Prof. Joshua Angrist speaks with Freakonomics Radio host Stephen Dubner about the influence of his work on public policy. “I like to influence public policy. And I’m happy when I influence public policy, but that is not what I get up in the morning and set out to do,” says Angrist. “I’m an academic, and what I set out to do is high-quality scholarship. I like to get things published in top journals. That’s how I measure my influence. Now, ultimately, a lot of the work I do does affect public policy, or at least it becomes part of the discussion, and that’s gratifying.”

Bloomberg

Prof. Esther Duflo will present her research on poverty reduction and her “proposal for a global minimum tax on billionaires and increased corporate levies to G-20 finance chiefs,” reports Andrew Rosati for Bloomberg. “The plan calls for redistributing the revenues to low- and middle-income nations to compensate for lives lost due to a warming planet,” writes Rosati. “It also adds to growing calls to raise taxes on the world’s wealthiest to help its most needy.”

Nature

Prof. David Autor speaks with Nature reporter Dalmeet Singh Chawla about the long-term impact of his research on policy documents. Autor’s work from November 2003 “is now the third most cited in policy documents worldwide,” writes Chawla. “Autor thinks his study stands out because his paper was different from what other economists were writing at the time. It suggested that ‘middle-skill’ work, typically done in offices or factories by people who haven’t attended university, was going to be largely automated, leaving workers with either highly skilled jobs or manual work.”

The Wall Street Journal

Writing for The Wall Street Journal, Prof. S.P. Kothari and Senior Lecturer Robert Pozen explain why U.S. consumers “continue to feel they are suffering from inflation, although the annual rate of inflation dropped sharply during 2023.” “The answer is that consumers have a broader time horizon,” they write. “[Consumers] are looking at the rate of price increases over the past three years. From January 2021 to January 2024, the consumer price index for all items rose by 17.96%.”

New York Times

Prof. Emeritus Olivier Blanchard speaks with New York Times reporter Peter Coy about the impact of wage increases on inflation. “Fundamentally, it is hard to believe that when the economy is overheating there is not going to be pressure of some sort on wages and prices,” says Blanchard.

Los Angeles Times

Rich Lyons PhD '87 has been named the new chancellor of UC Berkeley, reports Teresa Watanabe for The Los Angeles Times.
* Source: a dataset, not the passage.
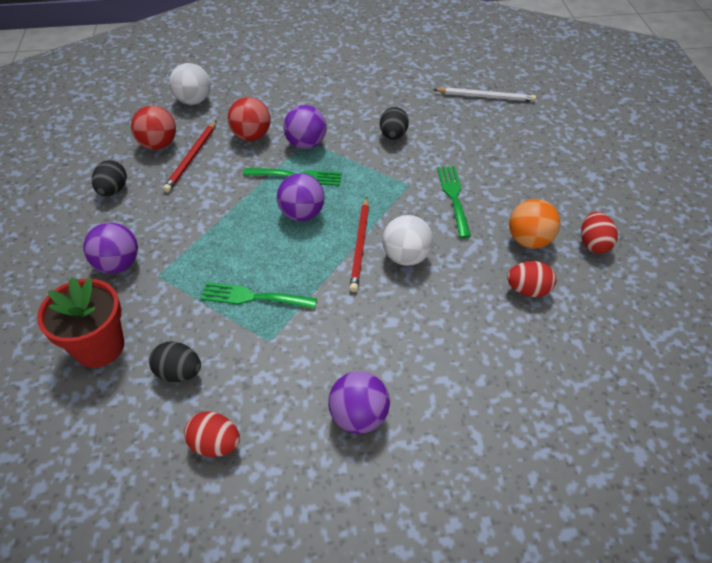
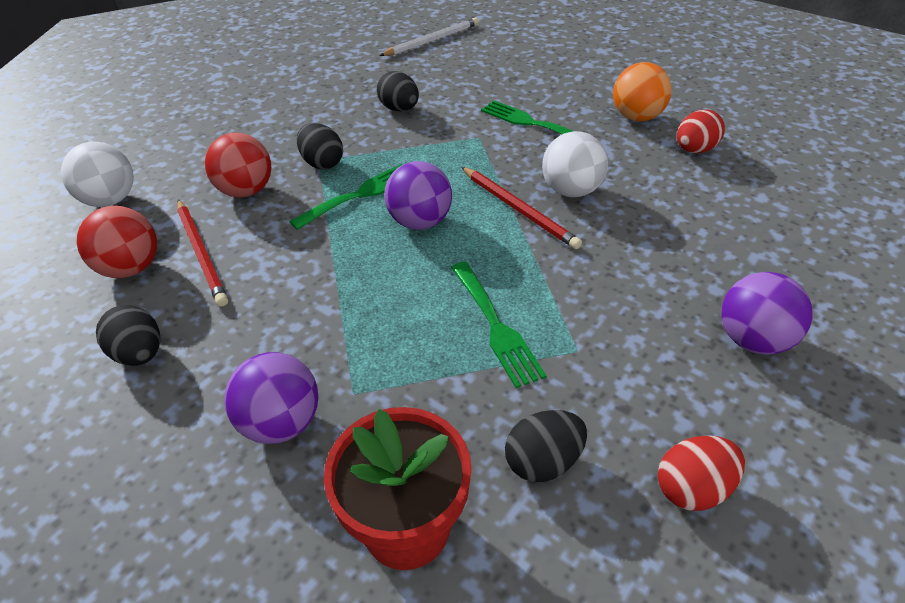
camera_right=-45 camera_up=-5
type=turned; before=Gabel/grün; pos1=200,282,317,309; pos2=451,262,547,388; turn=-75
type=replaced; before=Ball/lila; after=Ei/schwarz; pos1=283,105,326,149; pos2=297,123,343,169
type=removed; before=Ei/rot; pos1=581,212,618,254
Lyons is “a leader of innovation and entrepreneurship who cultivated a culture of questioning the status quo as a business school dean,” writes Watanabe. “Lyons has won numerous teaching awards and is seen as a charismatic insider with skills to navigate the complex Berkeley culture – and enliven campus events with mean guitar-playing skills.”

PBS

Prof. David Autor speaks with PBS host Walter Isaacson about the fear surrounding AI’s impact in the workforce and his view that AI could provide new opportunities for middle class workers. “Most of the time, technology is good for the elite and not so good for everybody else,” says Autor. “[AI] is a case where the technology might compete a little bit more with the elite and enable more people to do valuable work,” resulting in higher wages and more job opportunity for the middle class.